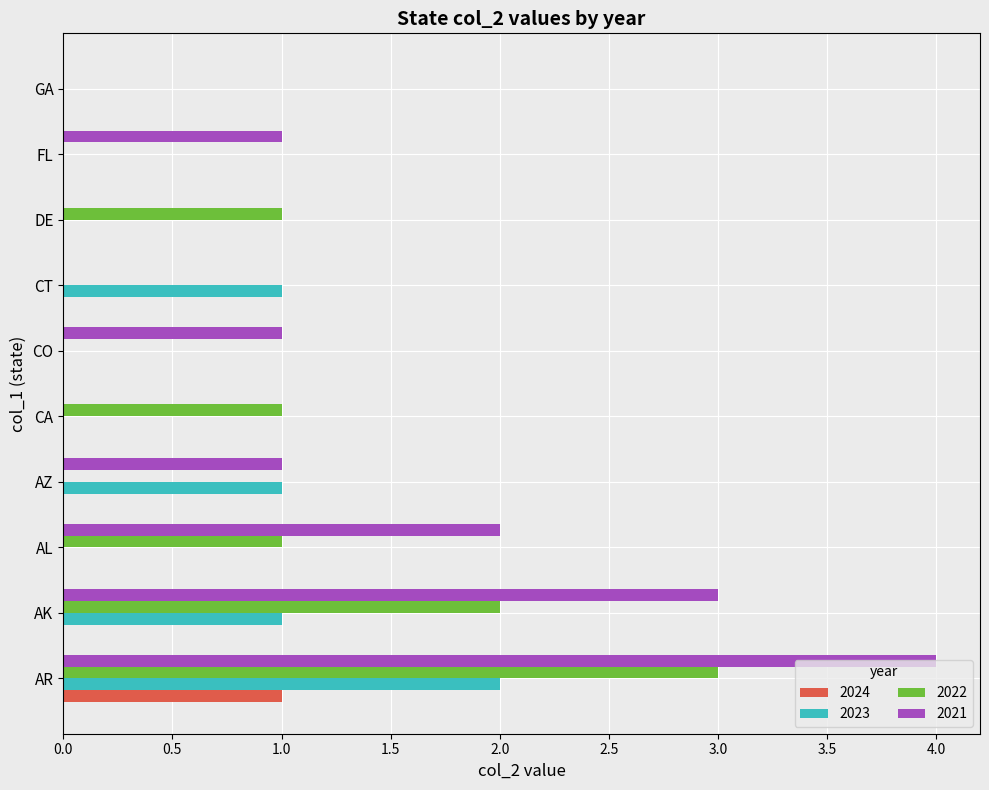

What is the sum of all 2022 values?

8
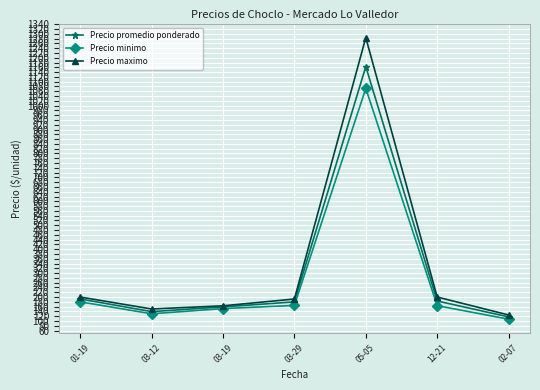

What is the value of the Precio promedio ponderado point at the 2nd from the left?

139.0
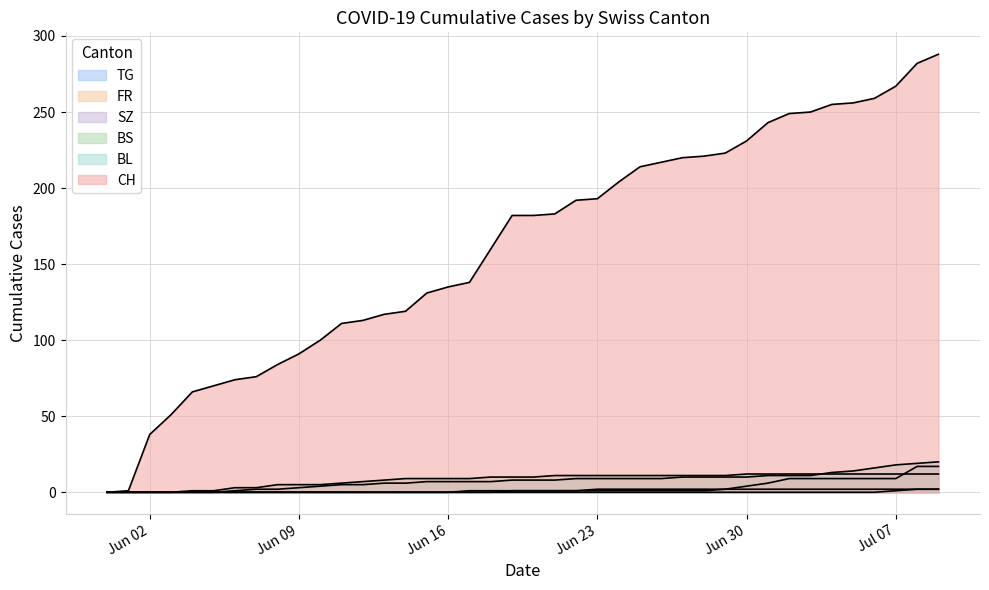

What are all the series names shown in the legend?

CH, BL, BS, SZ, FR, TG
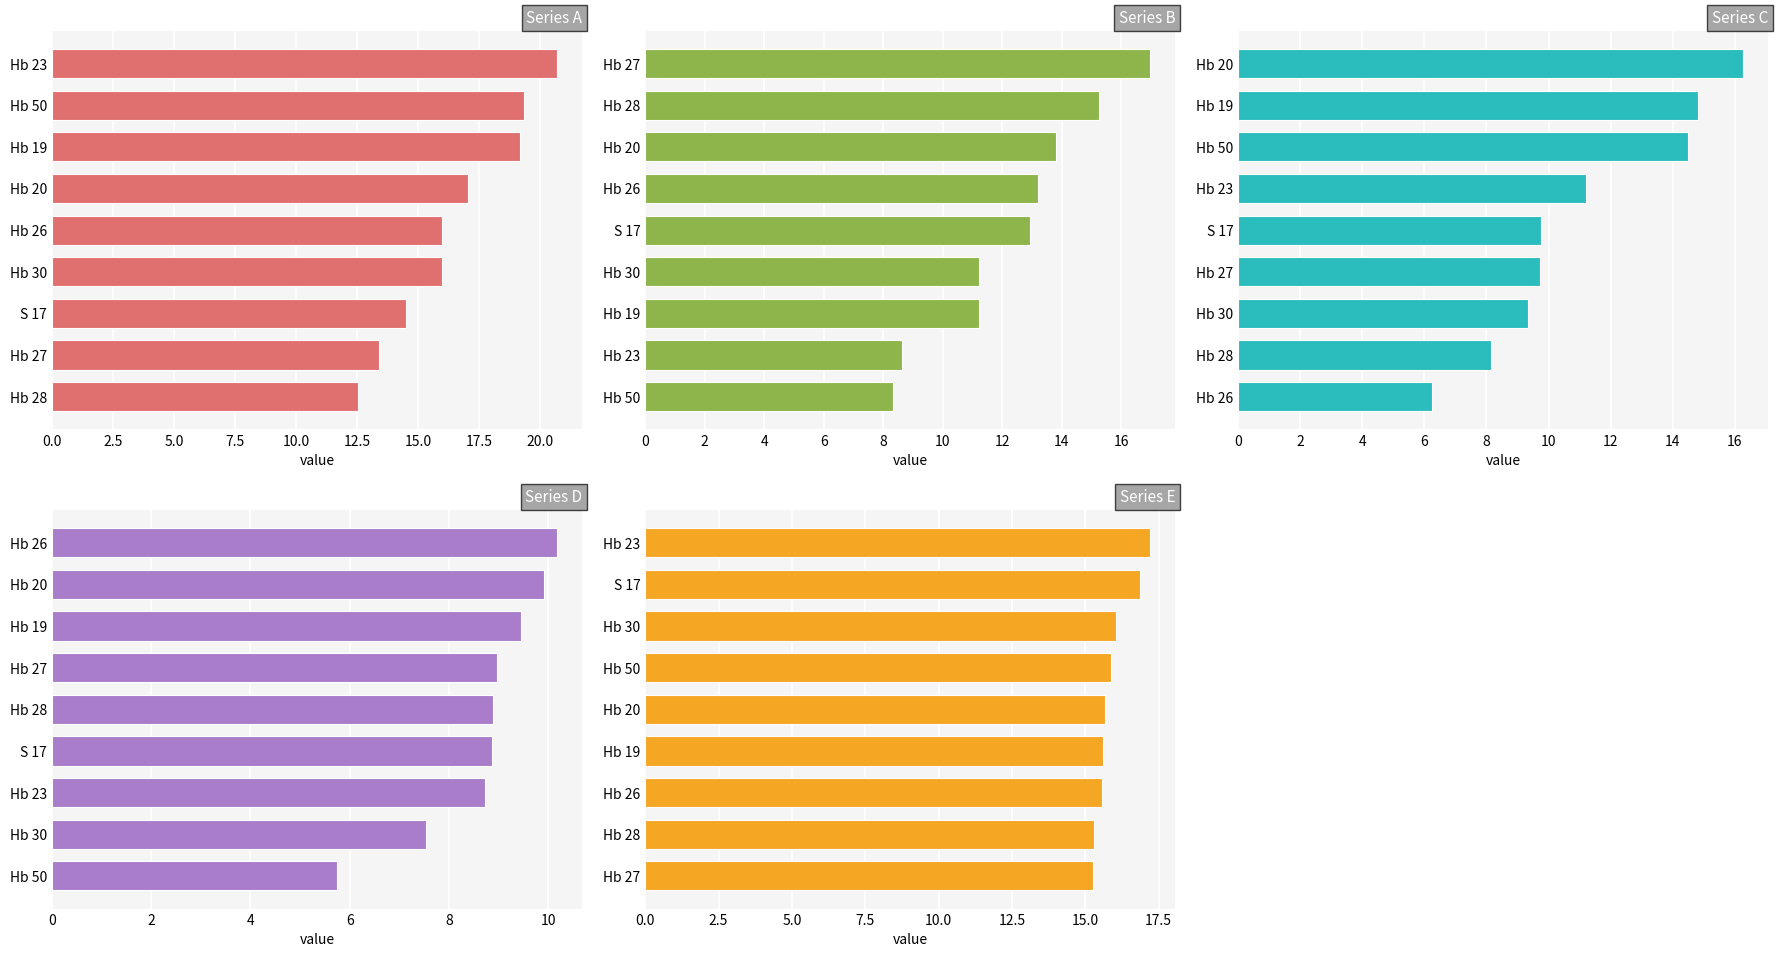

Which series has the largest range (max minus min)?

C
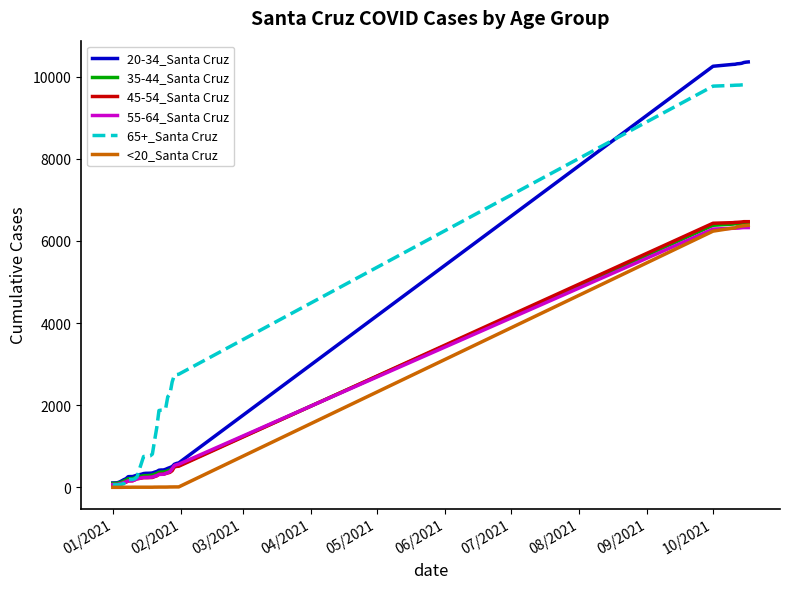

Which series has the largest range (max minus min)?

20-34_Santa Cruz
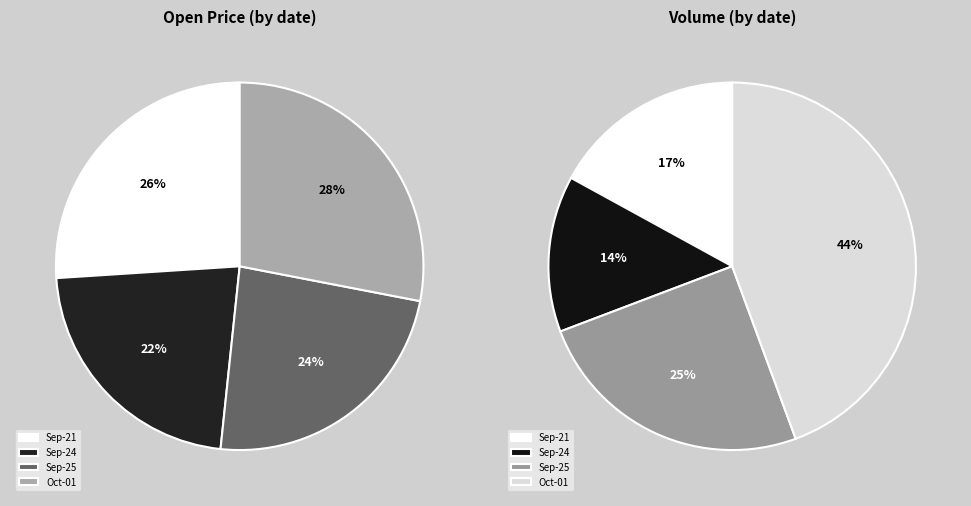

To the nearest percent, what is the difference between the largest and smallest slice percentages?

6%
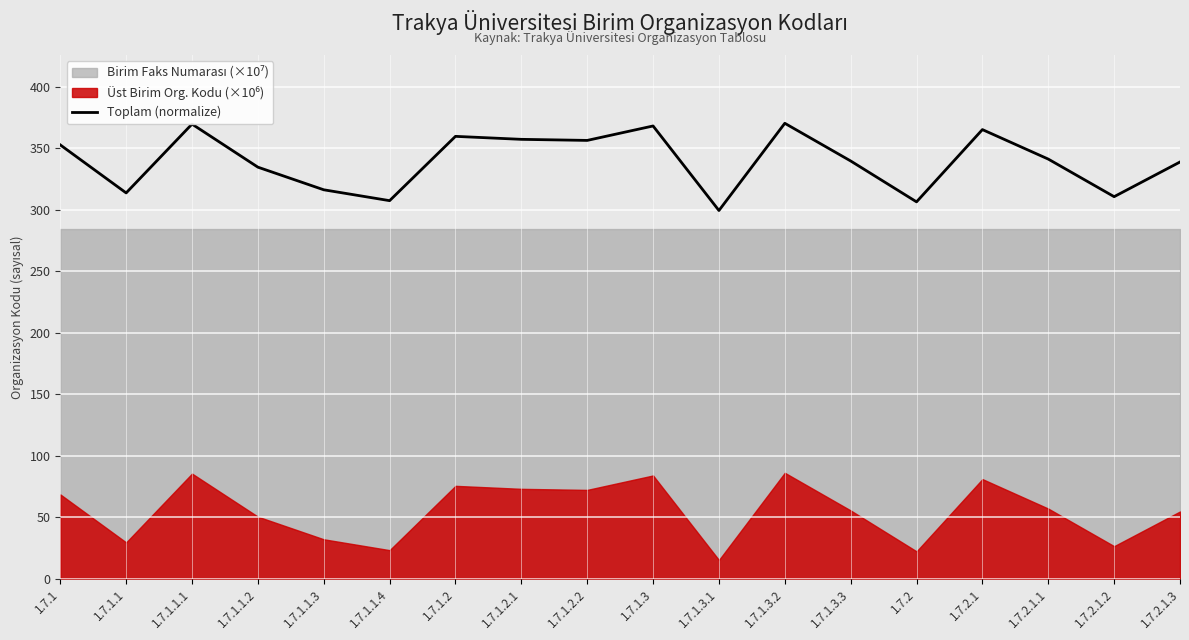

Read the value at 1.7.2.1.1.

341.1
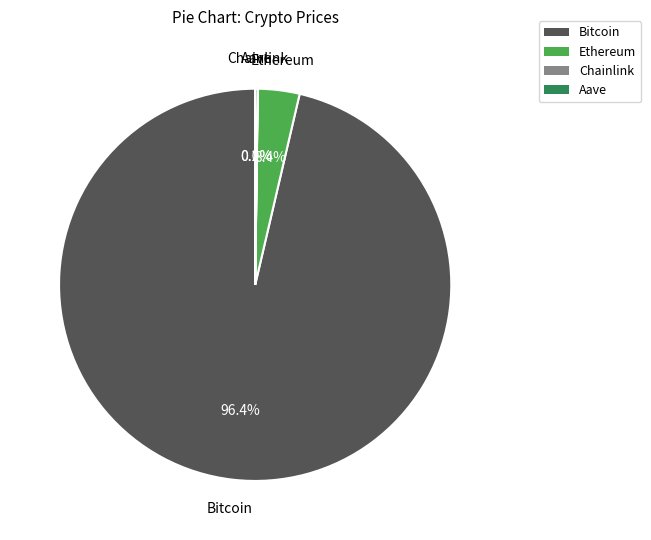

What portion of the pie excludes Ethereum?

96.6%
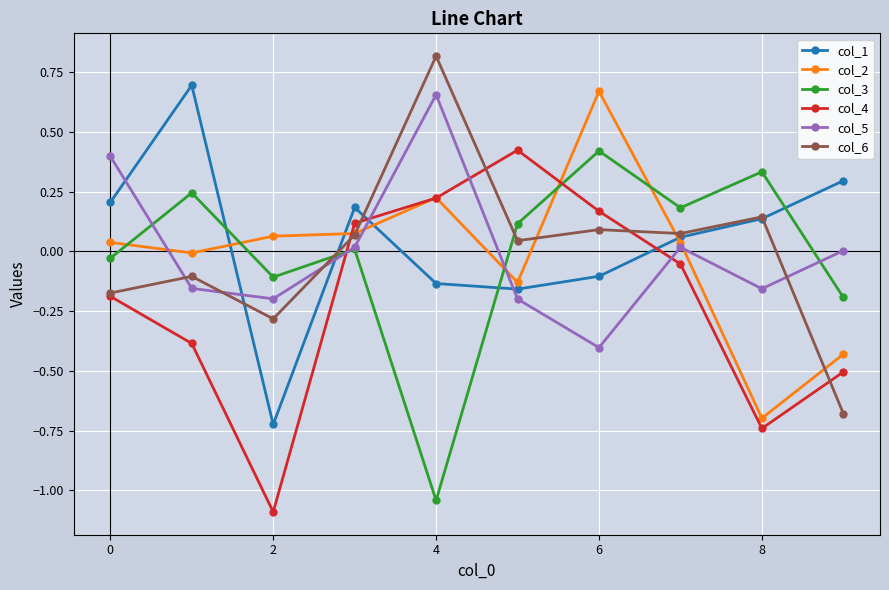

True or false: col_1 has more than 2 interior local peaks.

False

◇ ◇ ◇ ◇ ◇ ◇ ◇

§ **What the task asks**:
Render the data from the line containing "CH, BL, BS, SZ, FR, TG" to the line containing "What portion of the pie excludes Ethereum?", both included, as a Markdown table with the columns Row and Data line. Omit blank lines and the pictures.

§ **Written solution**:
| Row | Data line |
|---|---|
| 1 | CH, BL, BS, SZ, FR, TG |
| 2 | Which series has the largest range (max minus min)? |
| 3 | C |
| 4 | Which series has the largest range (max minus min)? |
| 5 | 20-34_Santa Cruz |
| 6 | To the nearest percent, what is the difference between the largest and smallest slice percentages? |
| 7 | 6% |
| 8 | Read the value at 1.7.2.1.1. |
| 9 | 341.1 |
| 10 | What portion of the pie excludes Ethereum? |